— Instructions for the task —
What lines in this listing contain the string "Poultry"? Report each one by copying it.

— Supplied data —
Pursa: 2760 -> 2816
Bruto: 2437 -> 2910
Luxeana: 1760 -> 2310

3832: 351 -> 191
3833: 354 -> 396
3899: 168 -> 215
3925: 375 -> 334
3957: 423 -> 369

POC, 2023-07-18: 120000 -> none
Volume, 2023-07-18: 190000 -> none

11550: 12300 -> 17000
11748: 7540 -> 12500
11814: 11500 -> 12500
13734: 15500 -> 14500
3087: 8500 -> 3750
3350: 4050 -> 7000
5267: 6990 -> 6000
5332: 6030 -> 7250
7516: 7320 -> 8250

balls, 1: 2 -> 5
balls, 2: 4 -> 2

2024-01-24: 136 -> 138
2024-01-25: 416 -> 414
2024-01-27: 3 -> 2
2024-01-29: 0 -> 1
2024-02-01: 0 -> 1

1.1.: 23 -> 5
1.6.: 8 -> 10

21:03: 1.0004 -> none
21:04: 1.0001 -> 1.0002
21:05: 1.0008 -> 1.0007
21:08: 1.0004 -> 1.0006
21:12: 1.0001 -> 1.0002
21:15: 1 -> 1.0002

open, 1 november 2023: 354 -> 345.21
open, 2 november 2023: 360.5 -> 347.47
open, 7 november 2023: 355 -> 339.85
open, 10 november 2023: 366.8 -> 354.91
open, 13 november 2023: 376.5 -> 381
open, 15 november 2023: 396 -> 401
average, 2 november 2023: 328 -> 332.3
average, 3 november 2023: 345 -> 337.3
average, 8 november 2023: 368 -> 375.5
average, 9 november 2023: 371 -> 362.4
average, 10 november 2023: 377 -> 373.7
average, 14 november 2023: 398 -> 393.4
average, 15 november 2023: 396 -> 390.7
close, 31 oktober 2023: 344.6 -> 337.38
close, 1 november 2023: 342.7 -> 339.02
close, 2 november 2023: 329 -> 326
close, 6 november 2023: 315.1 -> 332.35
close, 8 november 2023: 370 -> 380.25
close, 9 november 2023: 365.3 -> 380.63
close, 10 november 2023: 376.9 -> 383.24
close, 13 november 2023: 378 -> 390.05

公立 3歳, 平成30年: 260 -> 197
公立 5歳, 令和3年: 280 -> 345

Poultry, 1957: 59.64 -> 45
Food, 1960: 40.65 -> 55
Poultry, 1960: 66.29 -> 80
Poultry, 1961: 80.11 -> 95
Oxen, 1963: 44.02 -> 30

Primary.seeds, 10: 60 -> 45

— Exercise solution —
Poultry, 1957: 59.64 -> 45
Poultry, 1960: 66.29 -> 80
Poultry, 1961: 80.11 -> 95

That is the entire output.